▶ _Data below_
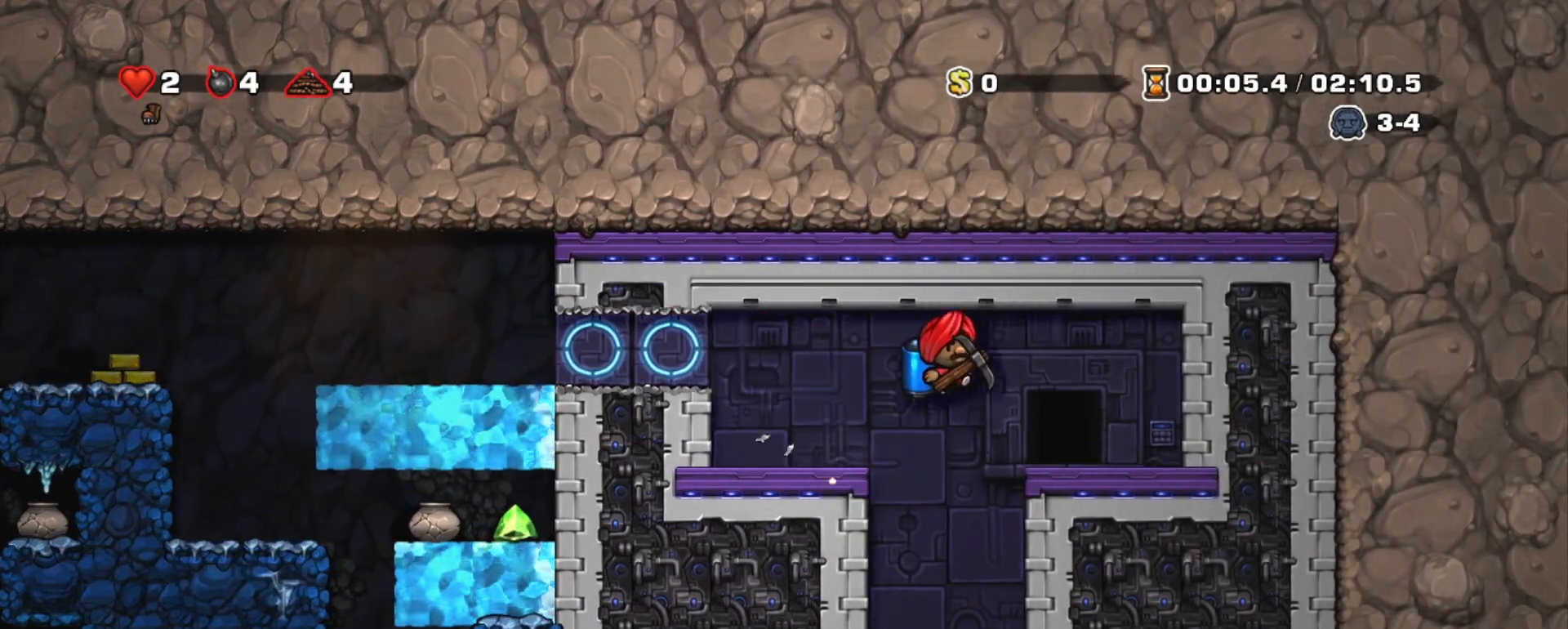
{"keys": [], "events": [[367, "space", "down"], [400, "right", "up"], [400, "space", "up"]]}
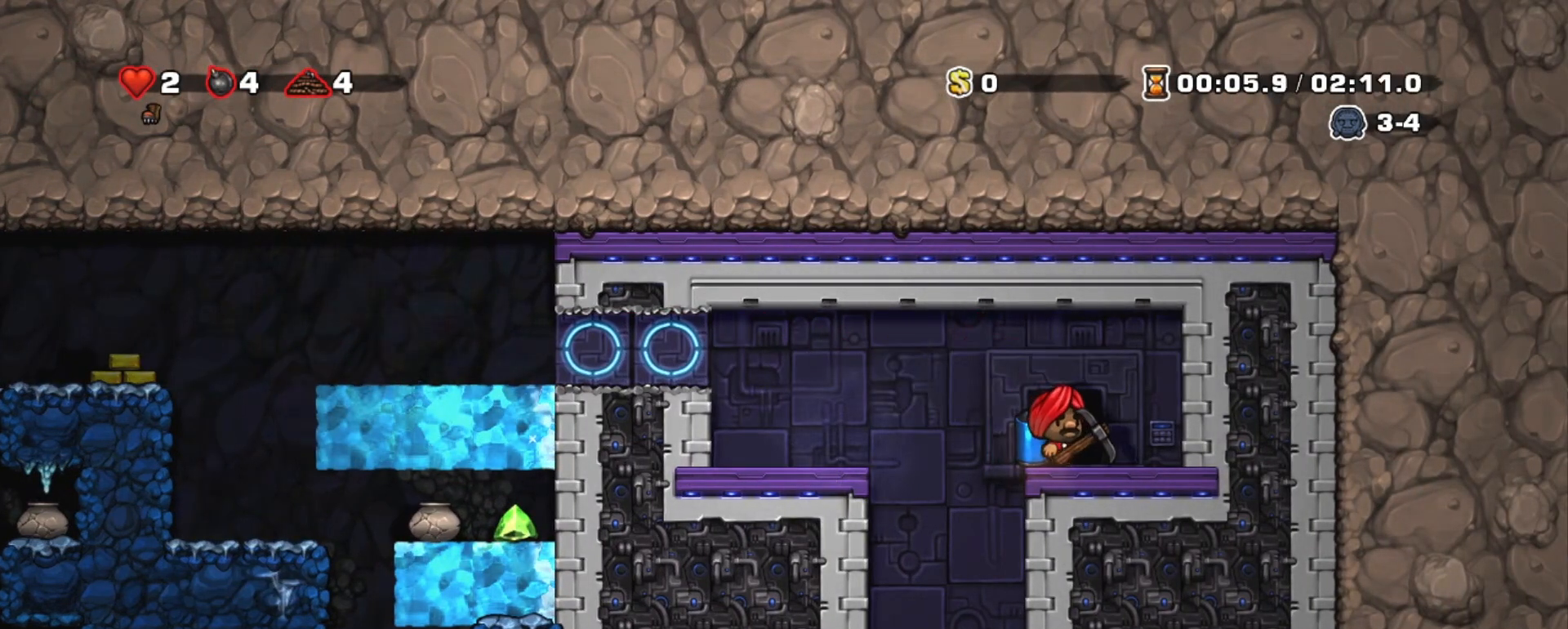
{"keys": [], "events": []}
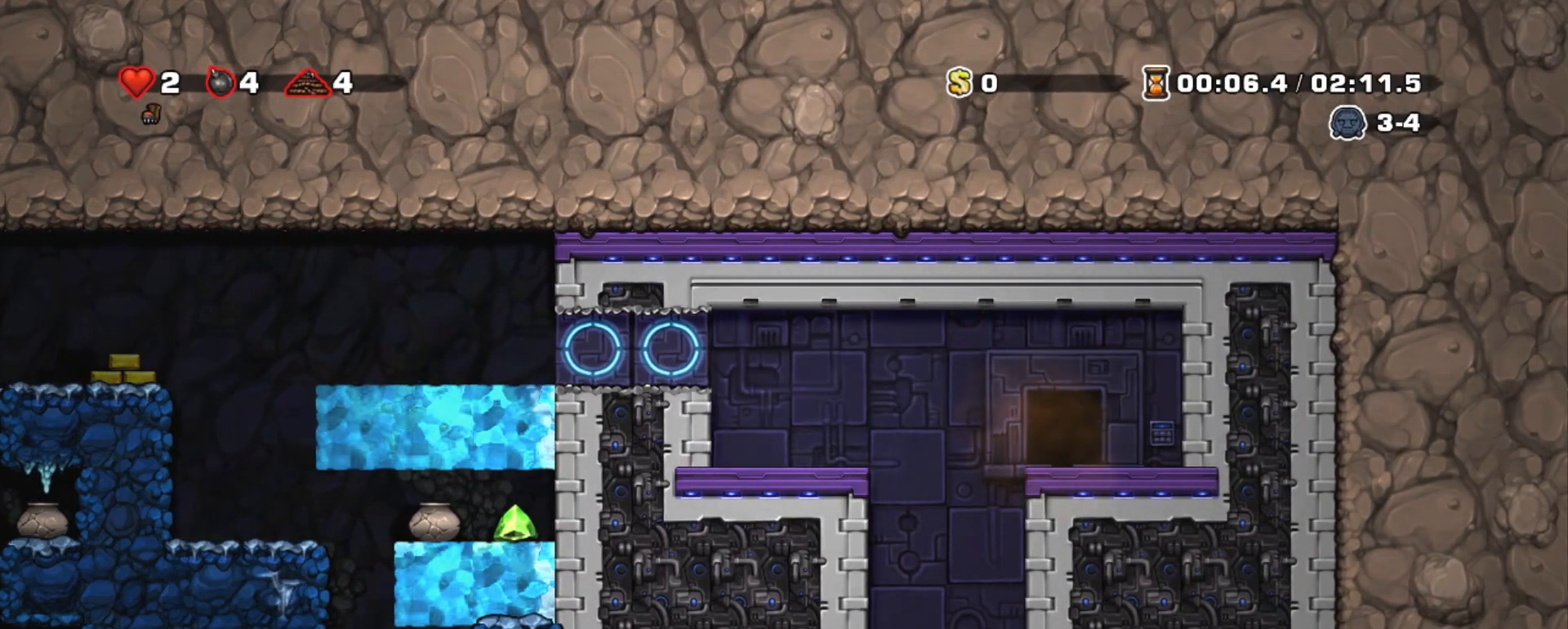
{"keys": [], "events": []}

▶ _What the task requires_
Copy out the whole listing word for word, except for any picture it includes.

▶ _Final answer_
{"keys": [], "events": [[367, "space", "down"], [400, "right", "up"], [400, "space", "up"]]}
{"keys": [], "events": []}
{"keys": [], "events": []}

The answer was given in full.